Yes, those rare days indicate that whatever is going on is some kind of biochemical switch. If we can figure it out we might be able to switch it off permanently.
Its a tricky predicament - how to study something when you don't know if its a homogeneous something or a heterogeneous something. My own background is in neuropsychology, where we face this problem a lot. So two people who fit the diagnosis for "Broca's aphasia" can have entirely different profiles and different underlying brain damage. We have tackled this problem by using case series designs - so instead of averaging data across individuals within a group, we focus on variation across individuals, and whether its predicted by other factors (for example, do scores on a general knowledge test correlate negatively with degree of damage to the left temporal pole?). And we report each individual's data, never, ever, averages. Because of the fruit problem. (The fruit problem: if you ask a question like "what is the average colour of fruit?", you will get a stupid answer, because you've averaged away all the important variation.) Seems to me that's the approach you need to take whenever you study a "syndrome" which is primarily defined by its presenting features. I have wondered if there's a way to apply it to biomedical studies of MECFS.
I think that a major problem in describing the symptoms arises from the progression of the illness.
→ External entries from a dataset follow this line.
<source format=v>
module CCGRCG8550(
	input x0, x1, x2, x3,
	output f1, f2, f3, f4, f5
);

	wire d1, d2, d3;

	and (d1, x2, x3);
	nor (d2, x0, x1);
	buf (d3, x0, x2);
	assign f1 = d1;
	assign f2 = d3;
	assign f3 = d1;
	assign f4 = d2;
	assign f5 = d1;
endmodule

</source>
I know the experts tell us it is not a progressive illness, but they in general make no attempt to follow the long term cases, and have a limited evidence base. There would then arise questions about whether cases progress through different stages at the same rate,and whether intermediate stages might be omitted. If you do not consider aetiology there is no way of knowing whether you are considering the same condition at different stages. Aetiology was one of the first ideas to go under the new approach.
Granted, but we're talking about when you don't know the aetiology yet, and you probably won't know it till you've got more evidence, but you might never find that evidence if you average away all the important variability.
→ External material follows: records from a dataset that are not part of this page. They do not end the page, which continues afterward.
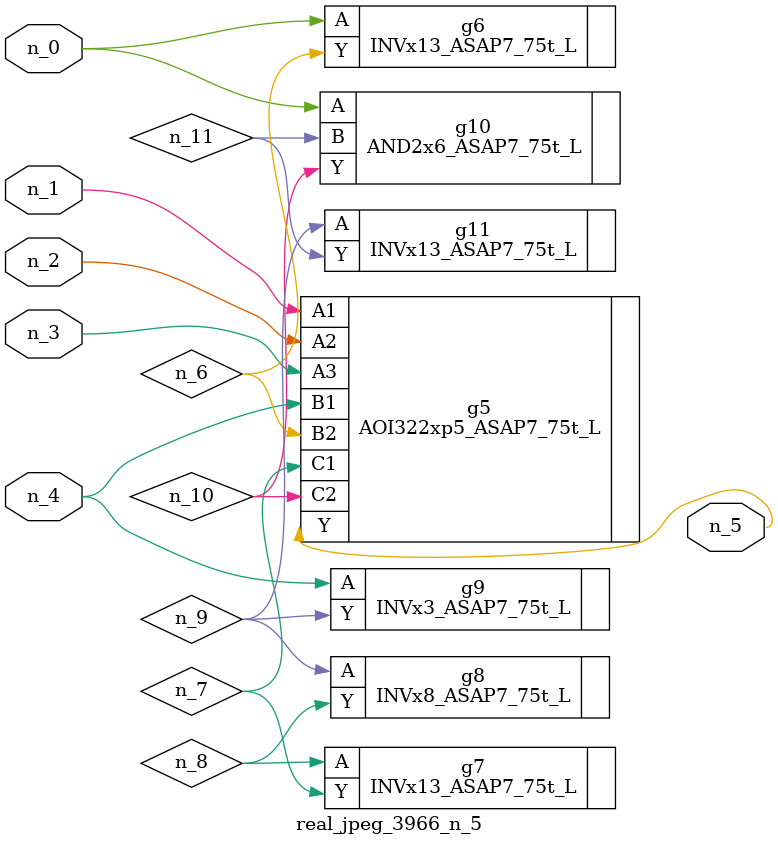
<source format=v>
module real_jpeg_3966_n_5 (n_4, n_0, n_1, n_2, n_3, n_5);

input n_4;
input n_0;
input n_1;
input n_2;
input n_3;

output n_5;

wire n_8;
wire n_11;
wire n_6;
wire n_7;
wire n_10;
wire n_9;

INVx13_ASAP7_75t_L g6 ( 
.A(n_0),
.Y(n_6)
);

AND2x6_ASAP7_75t_L g10 ( 
.A(n_0),
.B(n_11),
.Y(n_10)
);

AOI322xp5_ASAP7_75t_L g5 ( 
.A1(n_1),
.A2(n_2),
.A3(n_3),
.B1(n_4),
.B2(n_6),
.C1(n_7),
.C2(n_10),
.Y(n_5)
);

INVx3_ASAP7_75t_L g9 ( 
.A(n_4),
.Y(n_9)
);

INVx13_ASAP7_75t_L g7 ( 
.A(n_8),
.Y(n_7)
);

INVx8_ASAP7_75t_L g8 ( 
.A(n_9),
.Y(n_8)
);

INVx13_ASAP7_75t_L g11 ( 
.A(n_9),
.Y(n_11)
);


endmodule
</source>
I think you have to start with what you know, look for common factors, and then ser if they are present in other groups. You never discover anything if your first step is to hugely expand the area of search.
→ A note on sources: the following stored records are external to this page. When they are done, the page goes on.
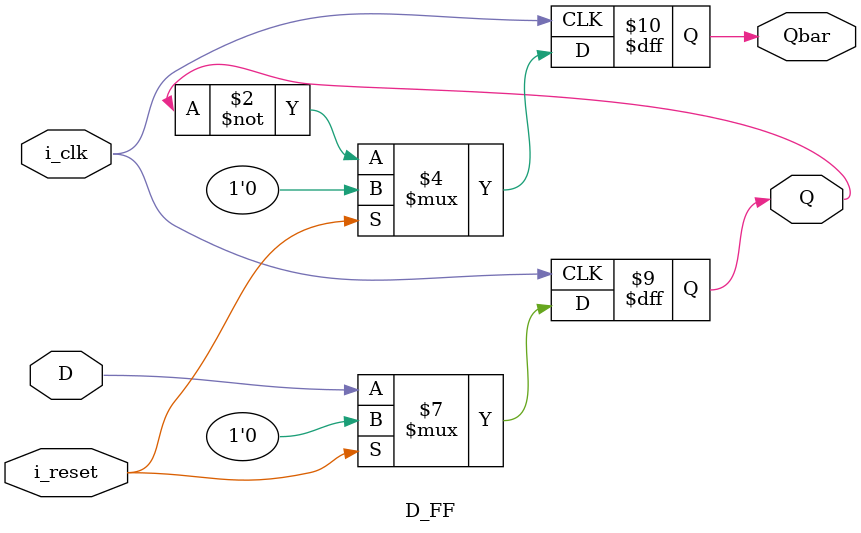
<source format=v>
`timescale 1ns / 1ps

module D_FF(
    input i_clk,
    input i_reset,
    input D,
    output reg Q,
    output reg Qbar
    );

    always @(posedge i_clk) begin // 8Hz
        if (i_reset) begin
            Q <= 1'b0;
            Qbar <= 1'b0;
        end else begin
            Q <= D;
            Qbar <= ~Q;
        end
    end
endmodule

</source>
Younger thinks there are three main subgroups: metabolic, viral (reactivating, persistent or just post-viral) and autoimmune/inflammatory. I don't know how correct he is, and we can't really debate it until he posts the results, but that seems to correlate to the varied results we've seen so far. Of course, it may be that we're seeing at least some patients misdiagnosed, and there may be a better description or diagnosis available for at least some of them. Even in the early days, doctors were pretty sure there was a spectrum of illness, with epidemic neuromyasthenia at one end (more focused on fatigue) and benign myalgic encephalomyelitis at the other (with more neurological signs). There was a 1977 conference where they debated this ad nauseam and still couldn't agree on one term. Perhaps they were seeing the metabolic group at one end of the spectrum and the viral group on the other? It's not helped, of course, that clinicians aren't always consistent in how they diagnose the illness. CFS clinics here keep talking mostly about 'chronic fatigue' and 'fatigue spectrum illnesses', which means they're only really diagnosing fatigue. I noticed it both on my table at NICE and at the local CFS clinic, where the specialist specifically mentioned the 'fatigue spectrum illnesses' to me. I think that many doctors in the UK are treating CFS as a wastebasket diagnosis rather than as a positive diagnosis. Not always, but enough that it's a problem.